The best leaders in dual-purpose organizations consider their high-level principles sacrosanct but their ground-level decisions provisional.
Harvard Business Review, “How Companies Can Balance Social Impact and Financial Goals,” January 2019
The benefit of Agile and agility is the flexibility to maneuver based on what is in front of you.
What typically gets lost is the high-level principles in our drive to “be agile.”
Which star are you navigating?
What principles are you using to guide your decisions?
Are those principles strong enough to overcome short-term challenges and pressures?
It’s easy to forget the high-level, long-term principles when faced with short-term challenges that, frequently, surface issues around money and security.

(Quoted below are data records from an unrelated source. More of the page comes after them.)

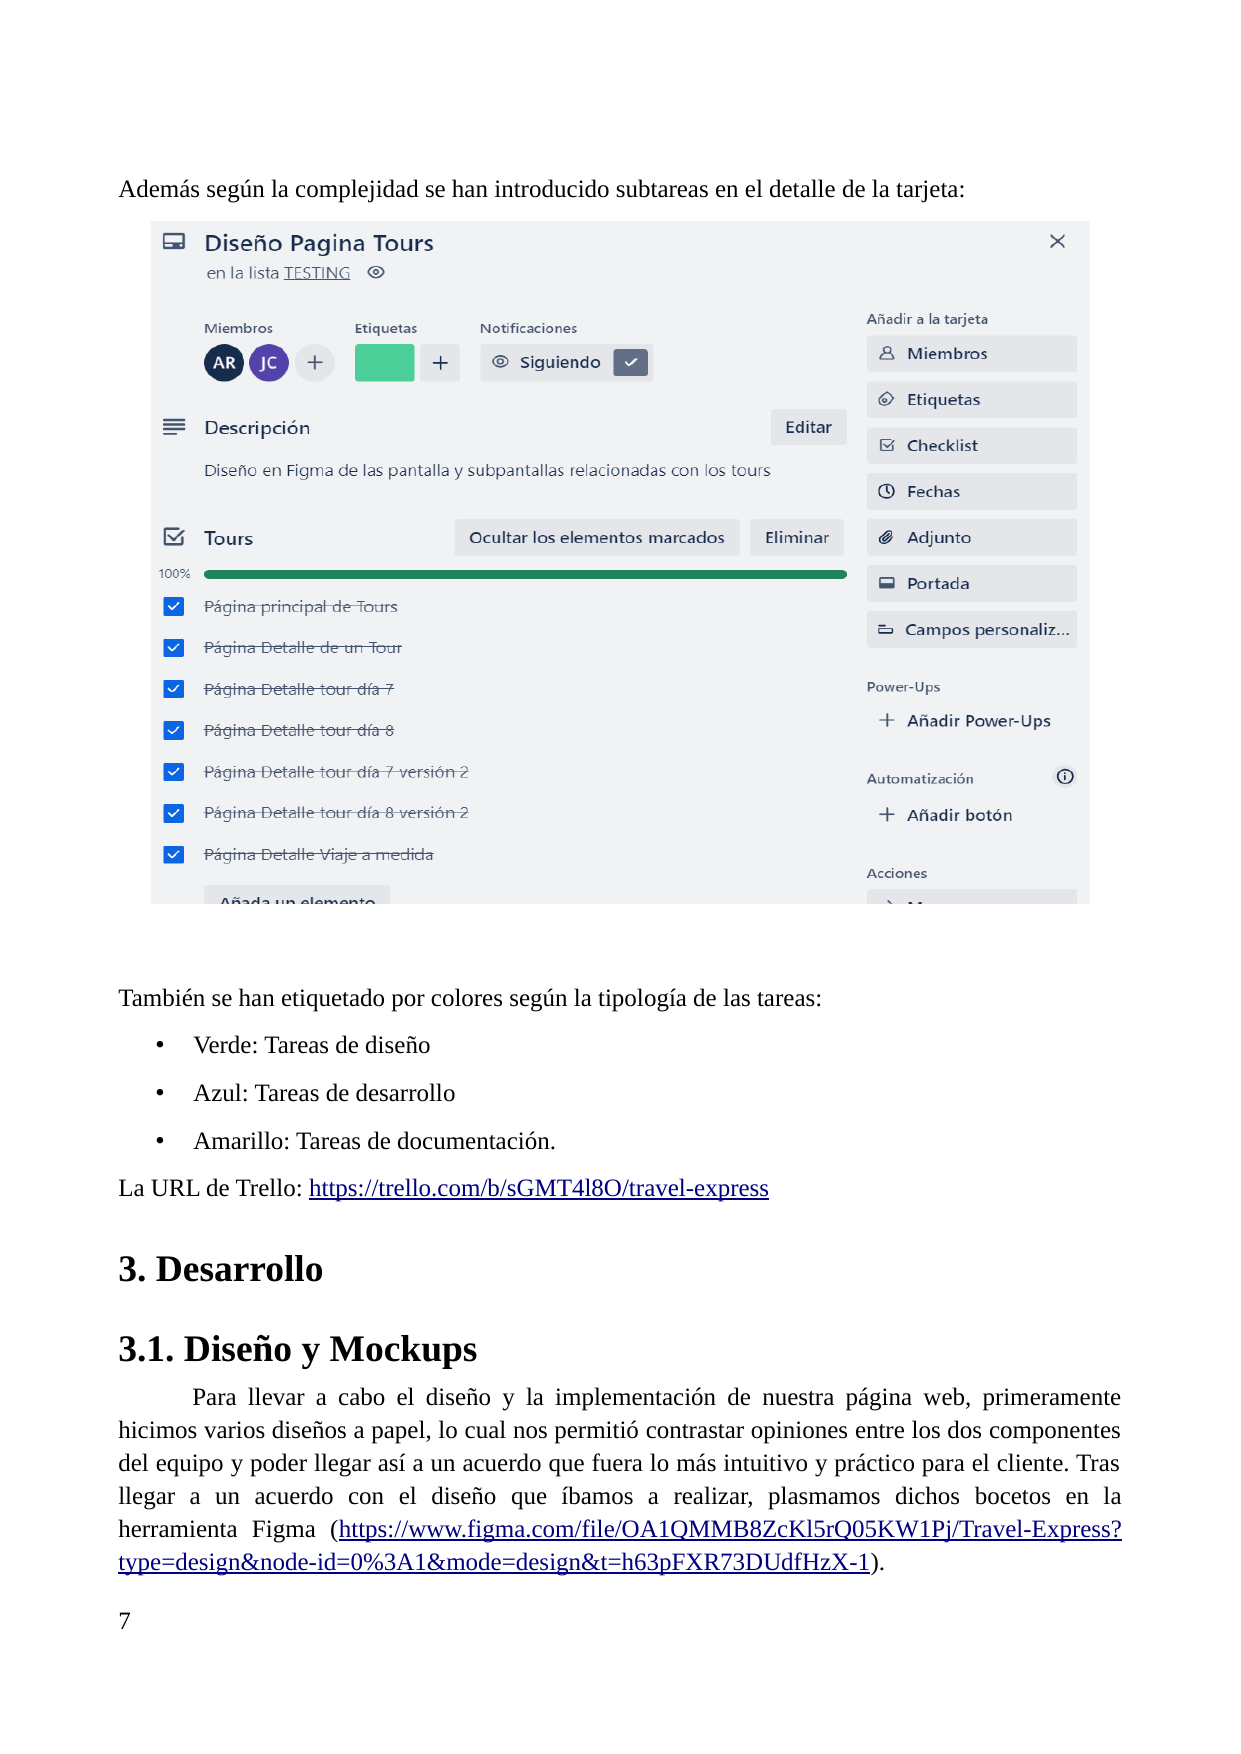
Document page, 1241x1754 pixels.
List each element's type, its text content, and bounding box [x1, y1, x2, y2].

list Verde: Tareas de diseño [156, 1031, 1122, 1059]
list Azul: Tareas de desarrollo [156, 1078, 1122, 1107]
list Amarillo: Tareas de documentación. [156, 1126, 1122, 1154]
subtitle 3.1. Diseño y Mockups [118, 1327, 1122, 1370]
text Además según la complejidad se han introducido subtareas en el detalle de la tarjeta: [118, 174, 1122, 202]
subtitle 3. Desarrollo [118, 1246, 1122, 1289]
text Para llevar a cabo el diseño y la implementación de nuestra página web, primeramente hicimos varios diseños a papel, lo cual nos permitió contrastar opiniones entre los dos componentes del equipo y poder llegar así a un acuerdo que fuera lo más intuitivo y práctico para el cliente. Tras llegar a un acuerdo con el diseño que íbamos a realizar, plasmamos dichos bocetos en la herramienta Figma (https://www.figma.com/file/OA1QMMB8ZcKl5rQ05KW1Pj/Travel-Express?type=design&node-id=0%3A1&mode=design&t=h63pFXR73DUdfHzX-1). [118, 1382, 1122, 1576]
picture [150, 221, 1090, 904]
text La URL de Trello: https://trello.com/b/sGMT4l8O/travel-express [118, 1173, 1122, 1202]
text También se han etiquetado por colores según la tipología de las tareas: [118, 983, 1122, 1012]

As the authors of the Harvard Business Review article point out, it’s a strategic paradox that needs to be recognized and addressed. Sometimes we have to make choices between our higher purpose and bringing in enough money to pay our bills. I wish that wasn’t the case, but that’s today’s reality.
The things that bring in the most money and gain the most rewards aren’t necessarily (and frequently aren’t) for the highest good. Or YOUR highest good.
The authors recommend putting guardrails in place to help you with decision-making. These guardrails help you keep the long-term, highest good goals and the short-term survival needs in focus.
The process of establishing guardrails invites you to combine seemingly disparate objectives.
How can you continue pursuing what you love while keeping a roof over your head?
Where can you compromise and where is compromise unacceptable?
It requires getting creative. Brainstorming.
Getting very clear on what is important to you and what isn’t.
The guardrails allow you to be more agile. You gain a framework that helps you make decisions as opportunities present themselves and as your environment changes.